▸ **Extracto de la página**:
--------------------------------------------------

Texto recibido el 17/12/2016:
Titulo:
Asesinar al Fidel que llevamos dentro
El gran traidor de la revolución mundial
Texto:
Concluyó sus días invicto, igual que Stalin, Franco y Pinochet. Los dictadores saben hacerse siempre de una muralla de acólitos y fieles perros guardianes que evitan a toda costa que las balas libertarias cumplan su cometido.
A la memoria de Marcelo Salinas, Santiago Cobo, Claudio Martínez, Canek Sánchez Guevara y tantos ausentes.
Llamar Revolución al Estado fue sin duda un gran acierto político de la dictadura castrista, y aceptarlo a pies juntillas el más grave error dialéctico (y no sólo) de la izquierda comunista internacional.
—Canek Sánchez Guevara
Es cierto que el proceso revolucionario cubano ya no es más —y no lo es desde hace un buen tiempo— el modelo revolucionario por excelencia en esta región del mundo ni en ninguna otra; pero continuar guardando silencio es significativamente sospechoso de que las lecciones no están suficientemente bien aprendidas y que habrá por delante otras voces en que las mismas o parecidas voces nos propondrán nuevas indulgencias respecto a las concepciones jacobinas, vanguardistas y, por último, velada o desembozadamente autoritarias.
—Daniel Barret (Rafael Spósito)
Mi primera reacción ante la noticia de su muerte fue el silencio. Inmediatamente después decidí que no escribiría una sola palabra al respecto. Un suceso tan trivial no merece ni una letra. Además, toda una legión de “cubanólogos” (entre detractores e idólatras) seguramente se aprestan a encargarse de esa tarea en este preciso instante. Prefería dejarle el trabajo sucio a ellos y continuar con el curso de mi cotidianidad. Ninguna muerte es razón para interrumpir la vida, y la de Fidel no es la excepción. Pero mi compañera me convenció de redactar una pequeña nota que, con el avance del nuevo día, se ha convertido en estas líneas intempestivas que engarzo y articulo sin otra pretensión que no sea dejar constancia y ratificar un posicionamiento que no se alinea con la histeria colectiva del oficialismo ni con la de Miami.

--------------------------------------------------

▸ **Registros dados**:
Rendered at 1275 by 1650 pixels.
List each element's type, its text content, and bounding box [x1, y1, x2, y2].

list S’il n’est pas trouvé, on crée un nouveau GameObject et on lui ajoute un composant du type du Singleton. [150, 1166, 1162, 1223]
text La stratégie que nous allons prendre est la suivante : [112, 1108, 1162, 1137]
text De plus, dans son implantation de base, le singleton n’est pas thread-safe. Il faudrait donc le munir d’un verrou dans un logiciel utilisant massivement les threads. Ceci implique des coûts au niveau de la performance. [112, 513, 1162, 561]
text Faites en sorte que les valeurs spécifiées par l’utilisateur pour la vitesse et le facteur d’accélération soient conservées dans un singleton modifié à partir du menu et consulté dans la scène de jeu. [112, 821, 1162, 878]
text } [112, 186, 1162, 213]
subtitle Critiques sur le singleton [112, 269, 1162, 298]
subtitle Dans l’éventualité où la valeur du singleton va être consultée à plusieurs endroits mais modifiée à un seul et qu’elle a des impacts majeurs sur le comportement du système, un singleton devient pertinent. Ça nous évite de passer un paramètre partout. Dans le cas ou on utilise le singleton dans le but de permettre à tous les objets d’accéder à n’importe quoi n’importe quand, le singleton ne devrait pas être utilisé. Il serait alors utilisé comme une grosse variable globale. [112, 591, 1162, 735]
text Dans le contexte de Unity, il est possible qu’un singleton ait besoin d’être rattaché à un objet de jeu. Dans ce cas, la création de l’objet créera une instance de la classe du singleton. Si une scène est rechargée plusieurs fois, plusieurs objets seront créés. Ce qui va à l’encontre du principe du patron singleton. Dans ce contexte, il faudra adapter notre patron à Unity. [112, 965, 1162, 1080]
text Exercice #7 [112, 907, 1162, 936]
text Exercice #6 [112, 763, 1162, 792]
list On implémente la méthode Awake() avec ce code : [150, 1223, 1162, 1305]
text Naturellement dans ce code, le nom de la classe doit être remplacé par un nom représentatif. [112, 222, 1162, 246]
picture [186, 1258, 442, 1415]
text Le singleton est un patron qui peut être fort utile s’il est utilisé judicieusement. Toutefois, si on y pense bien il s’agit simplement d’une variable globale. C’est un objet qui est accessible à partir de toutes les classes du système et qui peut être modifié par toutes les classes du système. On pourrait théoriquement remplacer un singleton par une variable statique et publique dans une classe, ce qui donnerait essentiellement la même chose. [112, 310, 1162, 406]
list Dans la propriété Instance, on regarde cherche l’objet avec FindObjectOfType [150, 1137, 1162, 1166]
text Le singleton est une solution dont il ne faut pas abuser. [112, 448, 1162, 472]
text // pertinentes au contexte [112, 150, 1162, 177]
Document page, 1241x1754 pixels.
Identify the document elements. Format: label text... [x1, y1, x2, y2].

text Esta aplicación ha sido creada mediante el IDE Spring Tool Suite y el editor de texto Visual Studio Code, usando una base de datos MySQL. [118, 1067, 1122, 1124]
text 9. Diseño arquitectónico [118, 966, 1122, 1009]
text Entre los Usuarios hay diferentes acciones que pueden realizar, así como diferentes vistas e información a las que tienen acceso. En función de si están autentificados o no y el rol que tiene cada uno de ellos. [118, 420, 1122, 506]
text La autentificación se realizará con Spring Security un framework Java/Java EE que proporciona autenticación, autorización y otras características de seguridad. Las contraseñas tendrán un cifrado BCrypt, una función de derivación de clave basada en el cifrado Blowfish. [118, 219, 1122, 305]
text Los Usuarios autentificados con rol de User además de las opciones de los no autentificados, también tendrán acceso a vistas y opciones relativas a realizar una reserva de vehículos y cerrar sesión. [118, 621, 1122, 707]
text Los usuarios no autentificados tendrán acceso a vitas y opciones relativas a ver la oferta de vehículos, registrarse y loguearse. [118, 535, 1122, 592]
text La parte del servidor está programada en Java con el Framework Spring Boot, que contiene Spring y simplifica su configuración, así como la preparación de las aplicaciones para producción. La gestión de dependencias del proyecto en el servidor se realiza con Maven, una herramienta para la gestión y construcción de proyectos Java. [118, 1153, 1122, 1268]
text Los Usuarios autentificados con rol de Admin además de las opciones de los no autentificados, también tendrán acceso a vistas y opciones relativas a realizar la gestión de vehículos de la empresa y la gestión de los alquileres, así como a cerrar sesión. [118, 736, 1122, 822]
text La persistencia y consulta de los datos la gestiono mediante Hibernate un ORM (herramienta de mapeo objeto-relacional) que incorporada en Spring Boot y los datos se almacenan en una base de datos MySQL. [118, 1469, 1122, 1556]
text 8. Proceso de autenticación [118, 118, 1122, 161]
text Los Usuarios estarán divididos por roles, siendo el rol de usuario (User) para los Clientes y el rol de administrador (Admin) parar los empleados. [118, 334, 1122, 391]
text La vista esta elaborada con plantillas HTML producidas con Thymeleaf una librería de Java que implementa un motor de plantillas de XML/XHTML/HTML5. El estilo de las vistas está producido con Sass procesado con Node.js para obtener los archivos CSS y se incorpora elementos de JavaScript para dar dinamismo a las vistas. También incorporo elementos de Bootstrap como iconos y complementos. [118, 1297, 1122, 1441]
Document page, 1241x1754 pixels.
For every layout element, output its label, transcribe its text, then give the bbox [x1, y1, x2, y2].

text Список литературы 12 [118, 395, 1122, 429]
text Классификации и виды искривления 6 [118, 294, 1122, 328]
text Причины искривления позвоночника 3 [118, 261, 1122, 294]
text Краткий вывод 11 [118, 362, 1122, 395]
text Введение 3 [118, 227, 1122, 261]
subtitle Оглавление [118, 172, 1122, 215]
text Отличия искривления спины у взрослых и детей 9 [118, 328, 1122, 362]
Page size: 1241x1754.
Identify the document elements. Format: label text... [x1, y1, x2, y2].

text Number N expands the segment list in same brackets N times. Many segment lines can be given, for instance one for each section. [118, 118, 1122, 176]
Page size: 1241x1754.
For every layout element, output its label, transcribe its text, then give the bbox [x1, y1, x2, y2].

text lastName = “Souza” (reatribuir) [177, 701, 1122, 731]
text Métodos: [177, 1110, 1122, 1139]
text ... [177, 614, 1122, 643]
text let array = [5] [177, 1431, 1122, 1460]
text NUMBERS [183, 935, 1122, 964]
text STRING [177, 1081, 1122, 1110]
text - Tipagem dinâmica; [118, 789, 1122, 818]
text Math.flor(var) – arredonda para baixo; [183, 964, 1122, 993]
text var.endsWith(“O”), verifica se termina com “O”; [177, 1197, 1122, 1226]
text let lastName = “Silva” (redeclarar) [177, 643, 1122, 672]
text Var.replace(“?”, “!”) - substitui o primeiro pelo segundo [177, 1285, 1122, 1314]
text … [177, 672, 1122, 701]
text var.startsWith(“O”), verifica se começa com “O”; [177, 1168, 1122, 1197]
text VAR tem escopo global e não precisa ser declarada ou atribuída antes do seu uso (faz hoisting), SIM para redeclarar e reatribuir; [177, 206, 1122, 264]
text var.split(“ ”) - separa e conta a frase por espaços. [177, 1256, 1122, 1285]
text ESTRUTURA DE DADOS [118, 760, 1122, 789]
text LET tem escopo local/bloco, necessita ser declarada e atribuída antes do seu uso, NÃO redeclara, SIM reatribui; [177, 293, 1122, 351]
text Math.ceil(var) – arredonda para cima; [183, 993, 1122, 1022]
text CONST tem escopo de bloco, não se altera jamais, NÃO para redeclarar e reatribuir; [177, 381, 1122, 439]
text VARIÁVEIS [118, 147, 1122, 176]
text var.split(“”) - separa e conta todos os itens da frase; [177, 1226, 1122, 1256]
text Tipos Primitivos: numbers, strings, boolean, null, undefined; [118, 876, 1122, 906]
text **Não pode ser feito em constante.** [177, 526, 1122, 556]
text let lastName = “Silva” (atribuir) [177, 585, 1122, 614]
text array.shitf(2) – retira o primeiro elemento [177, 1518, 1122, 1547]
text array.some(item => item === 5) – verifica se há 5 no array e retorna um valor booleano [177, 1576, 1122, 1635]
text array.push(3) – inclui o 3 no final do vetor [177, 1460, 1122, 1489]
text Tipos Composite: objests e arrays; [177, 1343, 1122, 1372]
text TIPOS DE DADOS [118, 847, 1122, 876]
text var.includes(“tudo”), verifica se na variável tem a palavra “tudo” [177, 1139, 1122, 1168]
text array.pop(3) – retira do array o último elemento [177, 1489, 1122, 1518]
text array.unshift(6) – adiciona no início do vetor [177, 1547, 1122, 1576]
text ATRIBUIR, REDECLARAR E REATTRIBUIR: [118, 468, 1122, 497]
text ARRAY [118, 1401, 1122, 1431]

--------------------------------------------------

▸ **Tareas requeridas**:
[1] Reescribe de forma más breve el párrafo del texto sobre la muerte de Fidel que empieza con "Mi primera reacción", conservando sus datos principales.
[2] Prosigue el texto sobre la muerte de Fidel a partir de su última oración.
Los registros proceden de una fuente distinta.

▸ **Respuestas por tarea**:
[1] Al saber de su muerte, reaccioné primero con silencio y decidí no escribir nada: el suceso me pareció trivial, los "cubanólogos", detractores e idólatras, ya se encargarían del tema, y ninguna muerte, tampoco la de Fidel, justifica interrumpir la vida. Mi compañera me convenció de escribir una nota breve, que terminó convertida en estas líneas. Con ellas dejo constancia de una postura que no se alinea ni con la histeria del oficialismo ni con la de Miami.

[2]
Tras la declaración pública del presidente–general anunciando su deceso, comenzaron a fluir en las denominadas redes sociales los mensajes antagónicos. Adoradores y enemigos del difunto ex mandatario prorrumpen apasionados sus emociones. Júbilo y tristeza son los sentimientos que se asignan los más efusivos protagonistas al derredor de este acontecimiento. Duelo o celebración la disyuntiva. Como alguien comentara sabiamente: “Tal parece que han muerto dos hombres con idéntico nombre, el mismo día y a la hora exacta”.
La hiperreacción también era predecible. En la isla hoy se emprende un desfile interminable de dolientes, comienzan las largas colas de despedida y los eternos discursos alabadores, principia el reacomodo oportunista y continúan los chistes y las críticas en voz baja. Y no podía ser de otra manera. En la isla esa ha sido la realidad por más de medio siglo: desfiles interminables, largas colas, discursos alabadores, reacomodos oportunistas y el cobarde susurro crítico. En Miami, una conga multitudinaria tomó la Calle 8 por asalto celebrando la muerte del tirano. Tampoco se esperaba otra respuesta. Miami es una gran conga, una comparsa perpetua, una fatalidad de exilio consumado y consumista.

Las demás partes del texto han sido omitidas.